Like most things, the more you put into Twitter, the more you will get out. From the outset, you ought to make sure that people can easily find your Twitter profile. Make you handle something that people will recognize and be able to find quickly when they search for you. Change your background (like EWI did!) to your logo or pictures of your products.
Hashtags are a cultural phenomenon that Twitter has brought about. Hashtags serve two purposes, one of which is the intended purpose and the second being that which Twitter-world has created. The original intended purpose of a hashtag was to create a searchable term so that other Twitter users could see who was tweeting about what. For example, if I was going to a concert I would tweet “Waiting in line for the #DaveMatthewsBand Concert. Can’t wait!” In that tweet, “#DaveMatthewsBand” is the searchable term, and anyone could see that I was tweeting about that topic.
However, hashtags have turned into a form of subtext in the Twitter universe. So, while they still serve their original purpose, they have also allowed Twitter users to express sarcasm or wit in their tweets. For example, if I was having a rough day at work I could tweet “About to pull my hair out. #marchmadness”.
In terms of gaining more followers, first focus on the followers that you already have. Tweet at someone (to do this, type @ then the users Twitter name into the message field). If someone Tweets at you, tweet back. Or, if someone mentions you in a post, Re-tweet it.

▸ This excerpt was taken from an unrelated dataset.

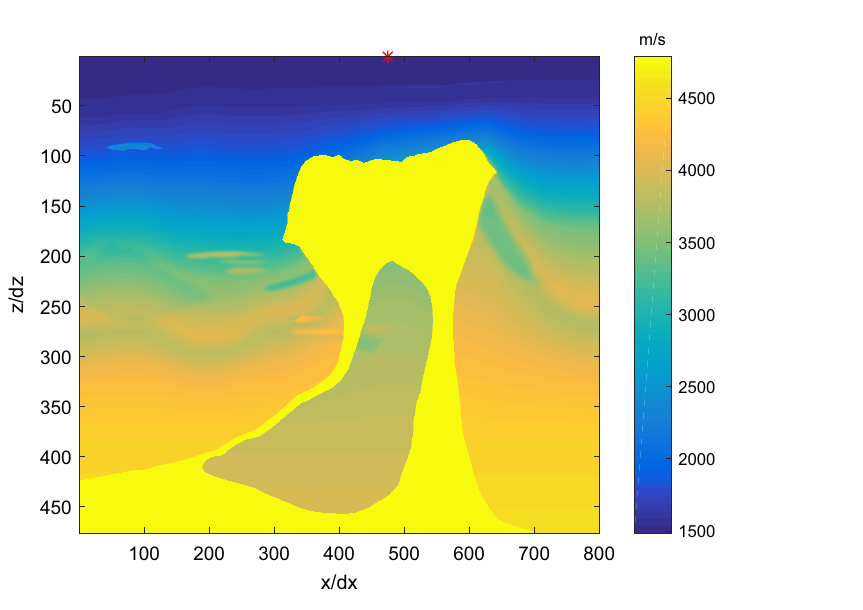
Figure 4. The BP salt velocity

Timing your tweets is also incredibly important. As David Meerman Scott writes in New Rules of PR and Marketing, think of social media (especially Twitter) as a cocktail party. You don’t want to bombard those attending with information and then remain absent until the next attack. Instead, find a schedule that works for you to publish your tweets. There are many online resources (some free!) that can help you organize and schedule your tweets and other social media output, such as HootSuite and Tweet Deck.